We’ve walked to school in silence, Noel swinging his book bag, but as we enter the playground Noel asks, “Daddy, why were you sleeping in the spare room?” I’m about to attempt an answer when Billy dashes past us. Noel wheels into his best friend’s slipstream and they are gone. Somehow, during this manoeuvre, Noel has transferred his book bag into my hand. I walk towards Noel’s classroom, where parents and children gather outside.
How would I have answered? That mummy and I had a horrible argument, I drank far too much and collapsed into the spare room bed? It has the advantage of truthfulness. Now I’m hungover, unshaven, scruffy and chucking a sickie. As I approach the forming line of children I hear Mr Donnelly, his back to me, quip to a couple of BAFTA-winning, Italian-suited TV producers, dads of various Jocastas and Dexters, “Give a man a gun and he can rob a bank. Give a man a bank and he can rob an entire nation.” Smug laughter all round.

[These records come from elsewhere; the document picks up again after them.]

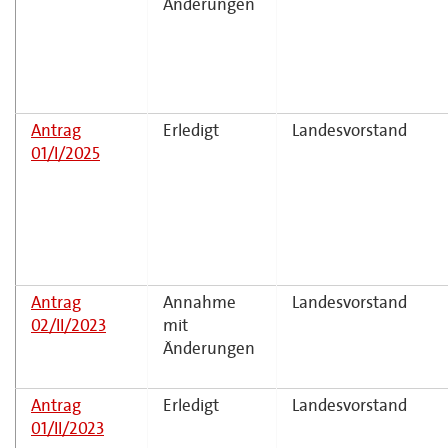
Änderungen
Antrag
Erledigt
Landesvorstand
01/I/2025
Antrag
Annahme
Landesvorstand
02/II/2023
mit
Änderungen
Antrag
Erledigt
Landesvorstand
01/II/2023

Mr Donnelly turns to inspect his charges but, instead, confronts me. “Mr Cashman. Ah…” Noel and Billy career into the back of the line of seven year olds, sending a ripple through the class. “Noel. Billy. Be careful. Right, in you go,” says Mr Donnelly. The children enter the classroom, Noel and Billy giggling at the rear of the line. Mr Donnelly turns and enters the classroom.
I walk away, wondering whether I should make Donnelly an offer he can’t refuse. He has a great reputation. Maybe quadruple his salary to tutor Noel at home. That’d ruffle some BAFTA-winning feathers. I pass a putrid rubbish bin and retch violently. My head spins. And as I raise my head I see Mr Donnelly watching me from the classroom window.